__What the task asks__
The records are to be copied word for word, and the pictures dropped.

__Information__

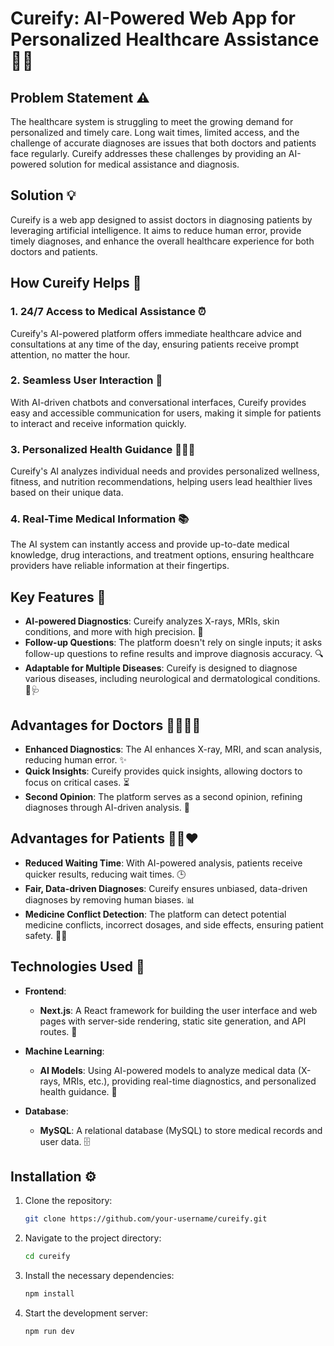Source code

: # Cureify: AI-Powered Web App for Personalized Healthcare Assistance 🏥🤖

## Problem Statement ⚠️

The healthcare system is struggling to meet the growing demand for personalized and timely care. Long wait times, limited access, and the challenge of accurate diagnoses are issues that both doctors and patients face regularly. Cureify addresses these challenges by providing an AI-powered solution for medical assistance and diagnosis.

## Solution 💡

Cureify is a web app designed to assist doctors in diagnosing patients by leveraging artificial intelligence. It aims to reduce human error, provide timely diagnoses, and enhance the overall healthcare experience for both doctors and patients.

## How Cureify Helps 🤝

### 1. 24/7 Access to Medical Assistance ⏰
Cureify's AI-powered platform offers immediate healthcare advice and consultations at any time of the day, ensuring patients receive prompt attention, no matter the hour.

### 2. Seamless User Interaction 💬
With AI-driven chatbots and conversational interfaces, Cureify provides easy and accessible communication for users, making it simple for patients to interact and receive information quickly.

### 3. Personalized Health Guidance 🧑‍⚕️🍏
Cureify's AI analyzes individual needs and provides personalized wellness, fitness, and nutrition recommendations, helping users lead healthier lives based on their unique data.

### 4. Real-Time Medical Information 📚
The AI system can instantly access and provide up-to-date medical knowledge, drug interactions, and treatment options, ensuring healthcare providers have reliable information at their fingertips.

## Key Features 🔑

- **AI-powered Diagnostics**: Cureify analyzes X-rays, MRIs, skin conditions, and more with high precision. 🩻
- **Follow-up Questions**: The platform doesn't rely on single inputs; it asks follow-up questions to refine results and improve diagnosis accuracy. 🔍
- **Adaptable for Multiple Diseases**: Cureify is designed to diagnose various diseases, including neurological and dermatological conditions. 🧠🩺

## Advantages for Doctors 👩‍⚕️👨‍⚕️

- **Enhanced Diagnostics**: The AI enhances X-ray, MRI, and scan analysis, reducing human error. ✨
- **Quick Insights**: Cureify provides quick insights, allowing doctors to focus on critical cases. ⏳
- **Second Opinion**: The platform serves as a second opinion, refining diagnoses through AI-driven analysis. 🤔

## Advantages for Patients 🧑‍⚕️❤️

- **Reduced Waiting Time**: With AI-powered analysis, patients receive quicker results, reducing wait times. 🕒
- **Fair, Data-driven Diagnoses**: Cureify ensures unbiased, data-driven diagnoses by removing human biases. 📊
- **Medicine Conflict Detection**: The platform can detect potential medicine conflicts, incorrect dosages, and side effects, ensuring patient safety. 💊🚫


## Technologies Used 🔧

- **Frontend**:  
  - **Next.js**: A React framework for building the user interface and web pages with server-side rendering, static site generation, and API routes. 🚀

- **Machine Learning**:  
  - **AI Models**: Using AI-powered models to analyze medical data (X-rays, MRIs, etc.), providing real-time diagnostics, and personalized health guidance. 🤖

- **Database**:  
  - **MySQL**: A relational database (MySQL) to store medical records and user data. 🗄️


## Installation ⚙️

1. Clone the repository:
   ```bash
   git clone https://github.com/your-username/cureify.git
   ```
2. Navigate to the project directory:
   ```bash
   cd cureify
   ```
3. Install the necessary dependencies:
   ```bash
   npm install
   ```
4. Start the development server:
   ```bash
   npm run dev
   ```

__Answer space__
Source code

: # Cureify: AI-Powered Web App for Personalized Healthcare Assistance 🏥🤖

## Problem Statement ⚠️

The healthcare system is struggling to meet the growing demand for personalized and timely care. Long wait times, limited access, and the challenge of accurate diagnoses are issues that both doctors and patients face regularly. Cureify addresses these challenges by providing an AI-powered solution for medical assistance and diagnosis.

## Solution 💡

Cureify is a web app designed to assist doctors in diagnosing patients by leveraging artificial intelligence. It aims to reduce human error, provide timely diagnoses, and enhance the overall healthcare experience for both doctors and patients.

## How Cureify Helps 🤝

### 1. 24/7 Access to Medical Assistance ⏰
Cureify's AI-powered platform offers immediate healthcare advice and consultations at any time of the day, ensuring patients receive prompt attention, no matter the hour.

### 2. Seamless User Interaction 💬
With AI-driven chatbots and conversational interfaces, Cureify provides easy and accessible communication for users, making it simple for patients to interact and receive information quickly.

### 3. Personalized Health Guidance 🧑‍⚕️🍏
Cureify's AI analyzes individual needs and provides personalized wellness, fitness, and nutrition recommendations, helping users lead healthier lives based on their unique data.

### 4. Real-Time Medical Information 📚
The AI system can instantly access and provide up-to-date medical knowledge, drug interactions, and treatment options, ensuring healthcare providers have reliable information at their fingertips.

## Key Features 🔑

- **AI-powered Diagnostics**: Cureify analyzes X-rays, MRIs, skin conditions, and more with high precision. 🩻
- **Follow-up Questions**: The platform doesn't rely on single inputs; it asks follow-up questions to refine results and improve diagnosis accuracy. 🔍
- **Adaptable for Multiple Diseases**: Cureify is designed to diagnose various diseases, including neurological and dermatological conditions. 🧠🩺

## Advantages for Doctors 👩‍⚕️👨‍⚕️

- **Enhanced Diagnostics**: The AI enhances X-ray, MRI, and scan analysis, reducing human error. ✨
- **Quick Insights**: Cureify provides quick insights, allowing doctors to focus on critical cases. ⏳
- **Second Opinion**: The platform serves as a second opinion, refining diagnoses through AI-driven analysis. 🤔

## Advantages for Patients 🧑‍⚕️❤️

- **Reduced Waiting Time**: With AI-powered analysis, patients receive quicker results, reducing wait times. 🕒
- **Fair, Data-driven Diagnoses**: Cureify ensures unbiased, data-driven diagnoses by removing human biases. 📊
- **Medicine Conflict Detection**: The platform can detect potential medicine conflicts, incorrect dosages, and side effects, ensuring patient safety. 💊🚫


## Technologies Used 🔧

- **Frontend**:  
  - **Next.js**: A React framework for building the user interface and web pages with server-side rendering, static site generation, and API routes. 🚀

- **Machine Learning**:  
  - **AI Models**: Using AI-powered models to analyze medical data (X-rays, MRIs, etc.), providing real-time diagnostics, and personalized health guidance. 🤖

- **Database**:  
  - **MySQL**: A relational database (MySQL) to store medical records and user data. 🗄️


## Installation ⚙️

1. Clone the repository:
   ```bash
   git clone https://github.com/your-username/cureify.git
   ```
2. Navigate to the project directory:
   ```bash
   cd cureify
   ```
3. Install the necessary dependencies:
   ```bash
   npm install
   ```
4. Start the development server:
   ```bash
   npm run dev
   ```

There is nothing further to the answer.